== Problème posé ==
Résumez en deux phrases le commentaire consacré à l'arrêt de la Cour d'appel de Paris du 19 juin 2025.

== Extrait choisi ==
--------------------
Cour d’appel de Paris, le 19 juin 2025, n°23/16507

La sécurité des opérations de paiement en ligne constitue un enjeu majeur du droit bancaire contemporain. Le développement des techniques d’hameçonnage impose aux juridictions de préciser les contours de la négligence grave susceptible de priver l’utilisateur de services de paiement de son droit au remboursement.

La Cour d’appel de Paris, dans un arrêt rendu le 19 juin 2025, apporte une contribution significative à cette question.

Une cliente titulaire d’un crédit renouvelable associé à une carte de paiement reçoit le 29 mars 2022 un courriel arborant le logo de son établissement bancaire, l’invitant à activer un dispositif de sécurité. Le lendemain, elle clique sur le lien proposé et communique ses données personnelles. Deux achats sont ensuite réalisés frauduleusement pour un montant total de 1 777,95 euros. La banque adresse à sa cliente un SMS d’alerte, ce qui permet de bloquer une troisième opération.

La cliente forme opposition puis réclamation auprès de sa banque. Celle-ci refuse le remboursement en invoquant l’authentification forte des transactions. La cliente et son époux assignent l’établissement de crédit devant le juge des contentieux de la protection. Par jugement du 8 septembre 2023, la juridiction de proximité d’Évry-Courcouronnes condamne la banque au remboursement, estimant que la preuve d’une négligence grave n’était pas rapportée. La banque interjette appel.

Devant la Cour, la banque soutient que les opérations contestées ont été authentifiées par le dispositif d’authentification forte et que la cliente a commis une négligence grave en répondant à un courriel frauduleux présentant de nombreuses anomalies. Les intimés demandent la confirmation du jugement et sollicitent des dommages et intérêts pour résistance abusive.

La question posée à la Cour était de déterminer si le fait pour un utilisateur de services de paiement de répondre à un courriel frauduleux présentant des anomalies identifiables constitue une négligence grave au sens de l’article L. 133-19 du code monétaire et financier, de nature à le priver de son droit au remboursement.

La Cour d’appel de Paris infirme le jugement entrepris. Elle retient que le courriel litigieux présentait des « anomalies flagrantes de nature à interpeller un client normalement vigilant et à éveiller sa suspicion quant à son authenticité ». Elle en déduit que la cliente « a fait preuve de négligence grave en ne prenant pas de mesure raisonnable afin d’assurer la préservation de la sécurité des dispositifs de sécurité personnalisés mis à sa disposition ».

Cet arrêt invite à examiner successivement les conditions d’engagement de la responsabilité de l’utilisateur pour négligence grave (I), puis les critères d’appréciation du caractère identifiable des anomalies d’un courriel frauduleux (II).

I. Les conditions d’engagement de la responsabilité de l’utilisateur pour négligence grave

La Cour rappelle le cadre juridique applicable à la charge de la preuve en matière d’opérations non autorisées (A), avant d’en déduire les obligations pesant sur l’utilisateur de services de paiement (B).
--------------------
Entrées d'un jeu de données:

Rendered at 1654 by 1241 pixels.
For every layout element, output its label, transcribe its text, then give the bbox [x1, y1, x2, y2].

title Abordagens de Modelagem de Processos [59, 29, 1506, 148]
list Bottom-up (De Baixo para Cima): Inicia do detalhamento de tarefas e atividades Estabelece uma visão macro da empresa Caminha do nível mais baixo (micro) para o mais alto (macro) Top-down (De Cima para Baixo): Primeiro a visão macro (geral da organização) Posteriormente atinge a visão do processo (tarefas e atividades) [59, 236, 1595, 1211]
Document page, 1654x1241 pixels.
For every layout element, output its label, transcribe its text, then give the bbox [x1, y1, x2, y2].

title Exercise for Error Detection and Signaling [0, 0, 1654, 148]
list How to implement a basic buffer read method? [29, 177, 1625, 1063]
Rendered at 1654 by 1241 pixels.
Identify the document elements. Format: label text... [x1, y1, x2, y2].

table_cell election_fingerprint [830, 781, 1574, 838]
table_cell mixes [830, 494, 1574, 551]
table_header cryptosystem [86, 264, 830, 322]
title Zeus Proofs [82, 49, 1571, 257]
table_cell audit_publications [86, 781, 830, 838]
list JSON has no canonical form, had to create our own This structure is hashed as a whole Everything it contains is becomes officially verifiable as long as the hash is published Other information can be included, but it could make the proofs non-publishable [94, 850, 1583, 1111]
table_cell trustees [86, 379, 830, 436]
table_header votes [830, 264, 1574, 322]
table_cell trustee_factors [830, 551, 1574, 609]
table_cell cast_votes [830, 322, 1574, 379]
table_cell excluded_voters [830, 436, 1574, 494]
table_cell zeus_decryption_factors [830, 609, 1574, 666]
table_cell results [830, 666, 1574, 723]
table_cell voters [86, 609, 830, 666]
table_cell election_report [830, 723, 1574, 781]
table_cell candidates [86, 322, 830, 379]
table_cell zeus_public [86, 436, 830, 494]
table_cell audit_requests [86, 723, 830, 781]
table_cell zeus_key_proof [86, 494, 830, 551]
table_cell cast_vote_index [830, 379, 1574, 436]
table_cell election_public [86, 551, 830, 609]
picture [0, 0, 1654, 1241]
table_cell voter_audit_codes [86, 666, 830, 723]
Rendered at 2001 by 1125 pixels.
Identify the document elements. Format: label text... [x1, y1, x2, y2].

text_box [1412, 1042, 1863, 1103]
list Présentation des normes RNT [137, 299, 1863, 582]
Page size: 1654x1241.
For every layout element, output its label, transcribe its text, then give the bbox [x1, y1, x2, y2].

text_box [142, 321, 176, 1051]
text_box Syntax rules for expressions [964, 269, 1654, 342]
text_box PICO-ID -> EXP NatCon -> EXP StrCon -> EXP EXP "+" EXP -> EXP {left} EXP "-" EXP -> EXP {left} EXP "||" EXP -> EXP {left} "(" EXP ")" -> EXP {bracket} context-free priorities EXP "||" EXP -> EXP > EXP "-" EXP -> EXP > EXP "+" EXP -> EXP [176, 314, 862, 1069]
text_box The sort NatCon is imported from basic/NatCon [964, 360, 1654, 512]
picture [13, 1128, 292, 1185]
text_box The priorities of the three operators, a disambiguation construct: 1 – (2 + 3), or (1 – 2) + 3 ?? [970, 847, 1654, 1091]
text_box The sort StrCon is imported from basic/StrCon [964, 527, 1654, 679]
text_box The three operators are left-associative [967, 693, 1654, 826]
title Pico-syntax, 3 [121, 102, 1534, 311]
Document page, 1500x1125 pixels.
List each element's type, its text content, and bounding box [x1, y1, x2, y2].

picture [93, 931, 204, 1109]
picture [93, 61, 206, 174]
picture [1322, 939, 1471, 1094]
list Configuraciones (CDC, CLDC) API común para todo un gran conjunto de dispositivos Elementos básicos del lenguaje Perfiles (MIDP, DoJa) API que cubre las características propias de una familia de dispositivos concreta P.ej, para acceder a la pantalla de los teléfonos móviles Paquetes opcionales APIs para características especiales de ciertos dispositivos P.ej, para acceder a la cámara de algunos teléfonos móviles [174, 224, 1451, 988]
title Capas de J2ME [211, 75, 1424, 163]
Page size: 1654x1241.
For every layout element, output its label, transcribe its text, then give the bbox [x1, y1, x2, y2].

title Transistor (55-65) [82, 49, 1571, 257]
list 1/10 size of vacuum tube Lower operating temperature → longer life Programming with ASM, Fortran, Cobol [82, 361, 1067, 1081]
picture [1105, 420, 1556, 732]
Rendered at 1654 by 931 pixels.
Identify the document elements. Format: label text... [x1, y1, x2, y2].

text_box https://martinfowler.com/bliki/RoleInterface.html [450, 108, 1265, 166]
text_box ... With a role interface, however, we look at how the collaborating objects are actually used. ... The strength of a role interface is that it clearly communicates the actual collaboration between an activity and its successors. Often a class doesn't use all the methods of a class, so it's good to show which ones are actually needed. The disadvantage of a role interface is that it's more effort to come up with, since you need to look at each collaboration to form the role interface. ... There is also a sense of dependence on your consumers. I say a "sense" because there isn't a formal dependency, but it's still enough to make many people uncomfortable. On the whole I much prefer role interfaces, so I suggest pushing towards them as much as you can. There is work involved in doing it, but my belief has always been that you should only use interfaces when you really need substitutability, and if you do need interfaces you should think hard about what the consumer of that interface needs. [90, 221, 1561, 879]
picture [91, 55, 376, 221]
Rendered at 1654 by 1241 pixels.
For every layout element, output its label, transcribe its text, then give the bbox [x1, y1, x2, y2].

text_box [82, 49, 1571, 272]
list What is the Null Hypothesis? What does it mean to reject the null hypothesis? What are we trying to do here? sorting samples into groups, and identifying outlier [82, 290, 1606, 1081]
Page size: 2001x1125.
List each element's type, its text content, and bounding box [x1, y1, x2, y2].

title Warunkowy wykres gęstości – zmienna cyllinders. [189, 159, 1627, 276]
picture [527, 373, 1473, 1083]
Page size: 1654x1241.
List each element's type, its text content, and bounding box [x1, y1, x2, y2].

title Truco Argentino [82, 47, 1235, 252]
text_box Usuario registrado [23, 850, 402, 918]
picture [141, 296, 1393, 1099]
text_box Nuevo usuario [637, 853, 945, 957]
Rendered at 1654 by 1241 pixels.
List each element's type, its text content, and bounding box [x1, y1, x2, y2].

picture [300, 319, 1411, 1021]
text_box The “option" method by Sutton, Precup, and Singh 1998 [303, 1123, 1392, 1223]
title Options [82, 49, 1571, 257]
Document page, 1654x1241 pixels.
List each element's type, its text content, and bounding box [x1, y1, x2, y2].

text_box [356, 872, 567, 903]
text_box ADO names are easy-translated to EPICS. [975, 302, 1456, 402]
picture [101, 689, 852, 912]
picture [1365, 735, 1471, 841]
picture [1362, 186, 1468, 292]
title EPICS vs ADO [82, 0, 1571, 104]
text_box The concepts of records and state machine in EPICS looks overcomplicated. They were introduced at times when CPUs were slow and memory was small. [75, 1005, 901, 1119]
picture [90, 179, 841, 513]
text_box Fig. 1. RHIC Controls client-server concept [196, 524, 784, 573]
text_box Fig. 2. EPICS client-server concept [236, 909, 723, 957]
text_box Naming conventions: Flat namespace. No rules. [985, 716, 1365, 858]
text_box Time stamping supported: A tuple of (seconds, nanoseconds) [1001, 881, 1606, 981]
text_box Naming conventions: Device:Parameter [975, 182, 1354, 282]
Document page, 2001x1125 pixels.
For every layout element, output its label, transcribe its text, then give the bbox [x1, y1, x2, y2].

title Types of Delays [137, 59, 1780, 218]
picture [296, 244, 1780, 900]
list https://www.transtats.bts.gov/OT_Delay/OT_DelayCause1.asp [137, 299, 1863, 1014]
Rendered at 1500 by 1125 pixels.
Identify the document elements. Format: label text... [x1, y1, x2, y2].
--------------------
== Réponse proposée ==
Une cliente a répondu à un courriel arborant le logo de sa banque et y a communiqué ses données personnelles, après quoi deux achats frauduleux ont été réalisés pour un montant total de 1 777,95 euros. La banque a refusé le remboursement, puis le premier juge l'a condamnée à payer faute de preuve d'une négligence grave, mais la Cour d'appel de Paris infirme ce jugement : elle juge que les anomalies flagrantes du courriel devaient éveiller la suspicion d'un client normalement vigilant et que la cliente a donc commis une négligence grave.